Wie verschieden die sokratischen Autoren das Bild des Sokrates im Einzelnen auch zeichnen, in einer Hinsicht sind sie sich einig: Als er 399 vor Gericht steht und zum Tod verurteilt wird, strahlt er eine Heiterkeit und Gelassenheit aus, die von einer unerschütterlichen inneren Kraft zeugt.  Woher wuchs ihm diese Kraft zu? Kraft und innere Sicherheit gewinnt in der Vergewisserung der inneren "Gottheit". Denn in allem, was er tut, ob er vor schlichten Alltagsentscheidungen oder Entscheidungen zwischen Gut und Böse steht, hört er immer nur auf seine innere "Stimme", die er eine göttliche nennt: Daimonion.
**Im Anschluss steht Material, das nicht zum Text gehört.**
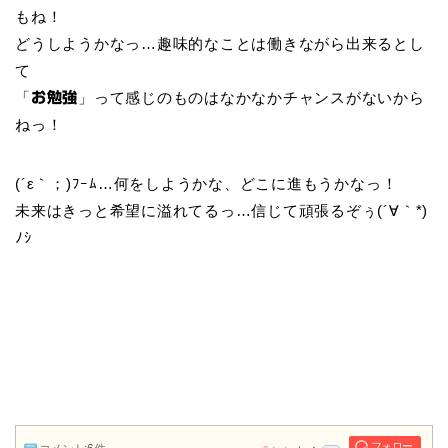
もね！
どうしようかなっ…趣味的なことは働きながら出来るとし
て
「
」って感じのものはなかなかチャンスがないから
お勉強
ねっ！
(´ε｀；)ﾌｰﾑ…何をしようかな、どこに進もうかなっ！
未来はきっと希望に溢れてるっ…信じて頑張るぞぅ(´∀｀*)
ﾉｼ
Mit ihr ist er mit dem Göttlichen verbunden, was ihm kein Bereich außerhalb seiner selbst ist, sondern als ein innerseelischer Bereich verstanden werden muss.  Dieser innere Gott ist der tragende Grund seiner Gewissheit, die er nicht beweisen kann ("lch weiß, dass ich nichts weiß"), deren unbedingter Weisung er aber horchend, gehorchend unbedingt folgen zu müssen glaubt, um gerecht handeln und ein guter Mensch sein zu können.  Dieser innere Gott ist auch der tragende Grund seiner Heiterkeit und Gelassenheit bis in den Tod.  Todesurteil und Tod braucht er nicht zu fürchten, weil sie nur die Konsequenz sind, der unbedingten Weisung des inneren Gottes gefolgt zu sein.  Wenn dies auch den Tod mit einschließt, so vertraut er, ist auch dieser gutzuheißen, um vor sich selbst und dem inneren Gott ohne Fluchtgedanken bis in den Tod authentisch zu bleiben.
 
Dass er diese innere göttliche "Stimme" nicht als seine individuelle Sonderbegabung betrachtete, geht aus seinem unermüdlichen Bestreben hervor, jeden Einzelnen aufzuwecken, "für die Seele zu sorgen, damit sie aufs Beste gedeihe", jeden aufzuklären und ihm "ins Gewissen zu reden", damit er sich "um sittliches Urteil, um Wahrheit und Besserung seiner Seele" kümmere.